Lessons Learned In Recent Entertainer Development

I've been spending a lot of my evenings recently hacking on Entertainer. I'm sad to think that at some point, I was only considering it a pet project. It has many things wrong with it, code and otherwise. However, I firmly believe that it also has a lot of potential. During this recent effort to work towards 0.3 of Entertainer, I've been making mental notes of things I should never let an open source project I hack on do. I thought it might be worthwhile to share my findings. (Isn't that why we have blogs in the first place?)

Data models can't suck

Yea, this is something I've known conceptually for a while. I guess I even knew the effects of working with a broken model from a previous client of mine, but Entertainer is a perfect example of what happens when you don't keep your data model in check. We're basically at a stand-still with new features that require our sqlite database until we fix our data model and how that data is accessed. As we pour through the code, we find halfway built features that we really shouldn't have let land in the state they were in (in all fairness, this was probably in the days of svn).

Keep scaling in mind

Wanna know something really funny? Entertainer can only work at a resolution of 1366x768. Weird huh? It was a good start, but a short sighted decision. Even outside the domain of media center applications, if you don't code with the idea of scaling in mind, things become harder when you have to scale. Ask Matt Layman, who is currently refactoring large parts of the frontend to start supporting a window resizing.

Do regular releases

Entertainer is nearing its third release. The first two sucked terribly, for various reasons. I think the third time will be the charm in releasing the software properly. If you never practice releasing software, you never get good at it. The Entertainer Developers have had long discussions about how to make releases better. We learned the hard way for 0.2 that we need to keep Linux distro release schedules in mind when releasing software (because of dependencies). We're figuring out hov to deploy software with its licenses, and properly compiled translations (go Launchpad!). This is all information we never would have figured out the first time we released code. It just comes from experience.

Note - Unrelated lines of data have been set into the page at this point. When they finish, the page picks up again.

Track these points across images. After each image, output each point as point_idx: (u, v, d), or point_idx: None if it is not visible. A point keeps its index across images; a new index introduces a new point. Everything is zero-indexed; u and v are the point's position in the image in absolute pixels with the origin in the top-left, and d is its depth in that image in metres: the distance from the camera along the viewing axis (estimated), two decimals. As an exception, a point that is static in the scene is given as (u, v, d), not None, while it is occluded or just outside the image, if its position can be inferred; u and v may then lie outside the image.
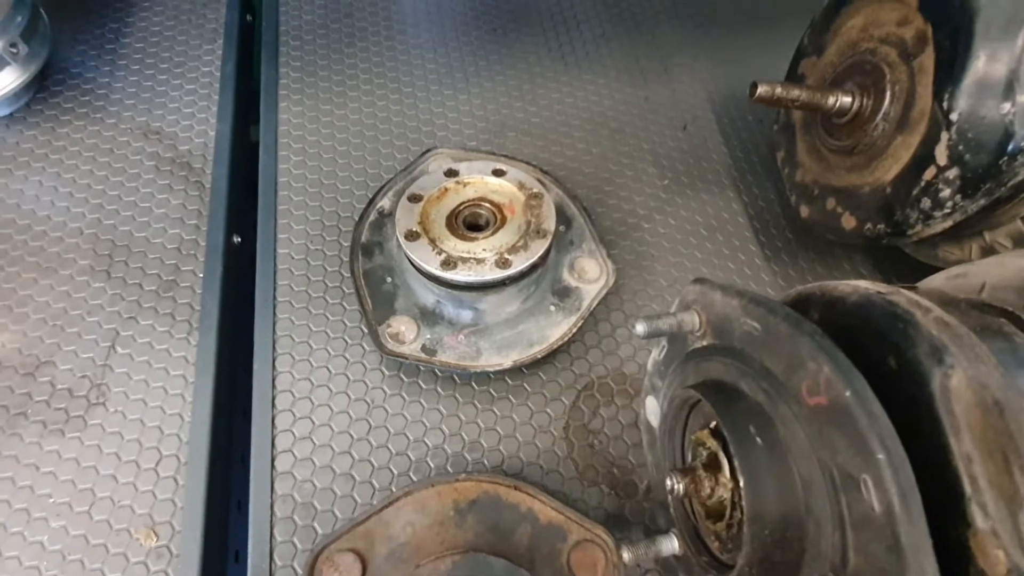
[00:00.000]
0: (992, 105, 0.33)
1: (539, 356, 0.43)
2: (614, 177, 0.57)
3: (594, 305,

Entertainer 0.3 is due out at the end of the month. It'll still be software riddled with warts, no doubt. It will be our best release yet though, and we can only get better from there. We have great developers, a great team, and a lot of momentum going now.

Comments on "Lessons Learned In Recent Entertainer Development"

December 12, 2008 @ 02:12
Ian said...
Without sounding like a know-it-all, aren't the first 2 pretty short-sighted. I know that's the point of your post, but it seems that with a media center type application, screen resolution / interface issues would have been identified up front.

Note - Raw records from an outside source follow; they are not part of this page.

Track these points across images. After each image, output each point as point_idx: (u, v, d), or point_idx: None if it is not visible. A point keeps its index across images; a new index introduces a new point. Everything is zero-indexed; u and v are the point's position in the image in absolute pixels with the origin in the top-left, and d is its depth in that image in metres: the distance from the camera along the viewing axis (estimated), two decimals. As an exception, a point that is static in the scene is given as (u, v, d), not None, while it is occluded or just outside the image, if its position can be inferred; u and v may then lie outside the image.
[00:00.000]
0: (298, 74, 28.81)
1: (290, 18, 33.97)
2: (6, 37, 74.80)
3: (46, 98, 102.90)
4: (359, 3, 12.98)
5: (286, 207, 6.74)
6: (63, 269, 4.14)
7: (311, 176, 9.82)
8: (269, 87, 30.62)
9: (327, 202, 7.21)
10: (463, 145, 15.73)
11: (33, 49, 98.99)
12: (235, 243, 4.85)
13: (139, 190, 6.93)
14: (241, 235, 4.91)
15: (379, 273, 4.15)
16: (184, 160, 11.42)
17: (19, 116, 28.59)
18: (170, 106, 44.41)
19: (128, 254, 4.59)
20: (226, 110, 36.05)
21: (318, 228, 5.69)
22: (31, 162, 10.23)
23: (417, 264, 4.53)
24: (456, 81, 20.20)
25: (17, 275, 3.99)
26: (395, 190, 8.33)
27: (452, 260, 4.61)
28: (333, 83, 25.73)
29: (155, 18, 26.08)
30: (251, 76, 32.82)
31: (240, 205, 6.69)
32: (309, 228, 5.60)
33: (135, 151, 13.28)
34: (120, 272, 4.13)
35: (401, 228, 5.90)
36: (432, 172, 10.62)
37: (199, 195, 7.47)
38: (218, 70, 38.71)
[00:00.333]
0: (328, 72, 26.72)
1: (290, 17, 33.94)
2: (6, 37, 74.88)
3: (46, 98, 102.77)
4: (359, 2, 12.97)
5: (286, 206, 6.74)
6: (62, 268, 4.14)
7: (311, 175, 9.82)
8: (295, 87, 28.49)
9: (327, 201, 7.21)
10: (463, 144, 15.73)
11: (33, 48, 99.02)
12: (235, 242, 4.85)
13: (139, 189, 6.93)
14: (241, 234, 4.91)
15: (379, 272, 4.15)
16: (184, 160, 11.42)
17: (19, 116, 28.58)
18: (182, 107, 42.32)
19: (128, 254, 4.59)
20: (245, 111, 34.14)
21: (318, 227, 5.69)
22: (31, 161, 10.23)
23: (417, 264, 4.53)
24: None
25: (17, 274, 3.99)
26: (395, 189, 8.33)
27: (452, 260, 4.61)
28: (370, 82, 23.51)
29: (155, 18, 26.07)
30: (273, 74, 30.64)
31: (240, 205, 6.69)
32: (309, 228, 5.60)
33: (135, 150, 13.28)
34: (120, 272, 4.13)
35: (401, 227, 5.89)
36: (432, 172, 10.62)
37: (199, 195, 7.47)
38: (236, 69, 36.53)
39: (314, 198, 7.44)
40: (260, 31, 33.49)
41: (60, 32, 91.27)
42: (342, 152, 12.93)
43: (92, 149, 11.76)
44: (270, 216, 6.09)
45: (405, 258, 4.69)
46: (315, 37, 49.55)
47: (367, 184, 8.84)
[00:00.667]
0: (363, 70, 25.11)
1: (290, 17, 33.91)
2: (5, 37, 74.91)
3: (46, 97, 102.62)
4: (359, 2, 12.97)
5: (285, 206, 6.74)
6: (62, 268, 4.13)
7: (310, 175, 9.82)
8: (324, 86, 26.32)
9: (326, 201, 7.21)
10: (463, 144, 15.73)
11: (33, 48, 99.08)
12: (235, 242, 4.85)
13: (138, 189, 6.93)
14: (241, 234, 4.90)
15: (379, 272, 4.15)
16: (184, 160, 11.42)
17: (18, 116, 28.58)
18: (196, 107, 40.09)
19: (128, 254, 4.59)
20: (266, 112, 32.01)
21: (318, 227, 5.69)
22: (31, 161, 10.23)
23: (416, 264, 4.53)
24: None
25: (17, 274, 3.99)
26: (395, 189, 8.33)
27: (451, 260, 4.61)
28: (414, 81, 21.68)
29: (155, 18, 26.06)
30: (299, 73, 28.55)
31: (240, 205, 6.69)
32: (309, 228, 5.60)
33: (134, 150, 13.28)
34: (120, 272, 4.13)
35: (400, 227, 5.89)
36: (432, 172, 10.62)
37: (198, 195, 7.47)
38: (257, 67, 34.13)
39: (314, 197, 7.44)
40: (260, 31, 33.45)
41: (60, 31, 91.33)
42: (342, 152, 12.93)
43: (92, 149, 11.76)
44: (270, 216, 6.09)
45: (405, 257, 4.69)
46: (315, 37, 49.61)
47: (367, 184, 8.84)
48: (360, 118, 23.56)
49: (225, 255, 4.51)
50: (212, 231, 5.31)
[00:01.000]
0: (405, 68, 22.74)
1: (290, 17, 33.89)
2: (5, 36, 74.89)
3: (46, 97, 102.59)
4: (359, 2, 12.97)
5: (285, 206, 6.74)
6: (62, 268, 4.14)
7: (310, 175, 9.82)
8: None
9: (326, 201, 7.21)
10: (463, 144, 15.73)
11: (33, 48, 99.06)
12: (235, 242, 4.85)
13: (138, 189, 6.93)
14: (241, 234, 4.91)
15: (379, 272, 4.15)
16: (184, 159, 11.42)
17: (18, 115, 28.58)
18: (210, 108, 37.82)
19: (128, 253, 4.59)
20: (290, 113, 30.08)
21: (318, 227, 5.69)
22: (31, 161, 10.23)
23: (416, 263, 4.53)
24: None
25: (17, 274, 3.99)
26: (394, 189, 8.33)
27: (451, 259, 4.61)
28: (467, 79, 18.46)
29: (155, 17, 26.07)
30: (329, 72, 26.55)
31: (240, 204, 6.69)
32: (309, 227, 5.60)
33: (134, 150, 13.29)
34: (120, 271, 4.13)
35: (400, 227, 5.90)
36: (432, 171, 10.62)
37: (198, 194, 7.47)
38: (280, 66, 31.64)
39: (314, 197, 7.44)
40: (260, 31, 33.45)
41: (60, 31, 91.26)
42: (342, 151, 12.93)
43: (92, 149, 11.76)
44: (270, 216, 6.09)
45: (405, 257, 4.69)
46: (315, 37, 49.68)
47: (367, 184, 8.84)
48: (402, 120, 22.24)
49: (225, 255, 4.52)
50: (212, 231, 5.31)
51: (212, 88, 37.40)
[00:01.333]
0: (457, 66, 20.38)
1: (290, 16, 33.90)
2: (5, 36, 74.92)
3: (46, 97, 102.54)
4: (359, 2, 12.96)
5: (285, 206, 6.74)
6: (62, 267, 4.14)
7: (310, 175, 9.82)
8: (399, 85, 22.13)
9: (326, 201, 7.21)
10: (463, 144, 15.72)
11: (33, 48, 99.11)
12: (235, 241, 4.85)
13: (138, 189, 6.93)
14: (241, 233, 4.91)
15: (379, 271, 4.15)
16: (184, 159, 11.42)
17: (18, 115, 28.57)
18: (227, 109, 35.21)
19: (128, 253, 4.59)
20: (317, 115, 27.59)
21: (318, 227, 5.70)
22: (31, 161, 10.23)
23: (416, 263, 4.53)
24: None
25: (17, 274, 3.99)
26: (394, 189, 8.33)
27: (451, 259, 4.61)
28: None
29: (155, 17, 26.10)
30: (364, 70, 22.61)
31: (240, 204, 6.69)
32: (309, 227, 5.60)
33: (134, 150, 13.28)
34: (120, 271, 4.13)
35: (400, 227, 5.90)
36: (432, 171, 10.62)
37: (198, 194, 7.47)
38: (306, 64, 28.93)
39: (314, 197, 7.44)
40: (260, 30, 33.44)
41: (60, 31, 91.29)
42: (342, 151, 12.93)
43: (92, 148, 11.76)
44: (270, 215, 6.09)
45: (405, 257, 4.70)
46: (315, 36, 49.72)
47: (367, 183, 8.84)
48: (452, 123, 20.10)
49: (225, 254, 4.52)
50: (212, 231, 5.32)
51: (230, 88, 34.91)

Anyway, I don't know how to write this post without sounding offensive, but believe me, this is not my intention. I am grateful for the advice.

Second thing, while you are looking at resolution independence, bear in mind the smaller devices such as the Nokia N810 or the 7inch Netbooks. I hope that you can provide a rich experience on these form factor devices too. If not, at least allow them to be used as remote controls!

Good luck with entertainer!

Finally, would like to hear your thoughts on why you are writing a new application instead of helping another project like Elisa or XBMC. What were your thoughts around that. Perhaps in a future blog post?
December 12, 2008 @ 09:12
Tormod said...
Media centre, python, sqlite, OpenGL: Sounds pretty much like Elisa? I also wonder what the difference is, and what's your motivation. Variety is good, but the community is currently left with two half-baked products. Although Elisa is getting pretty much usable these days. You sure have a slick web site though.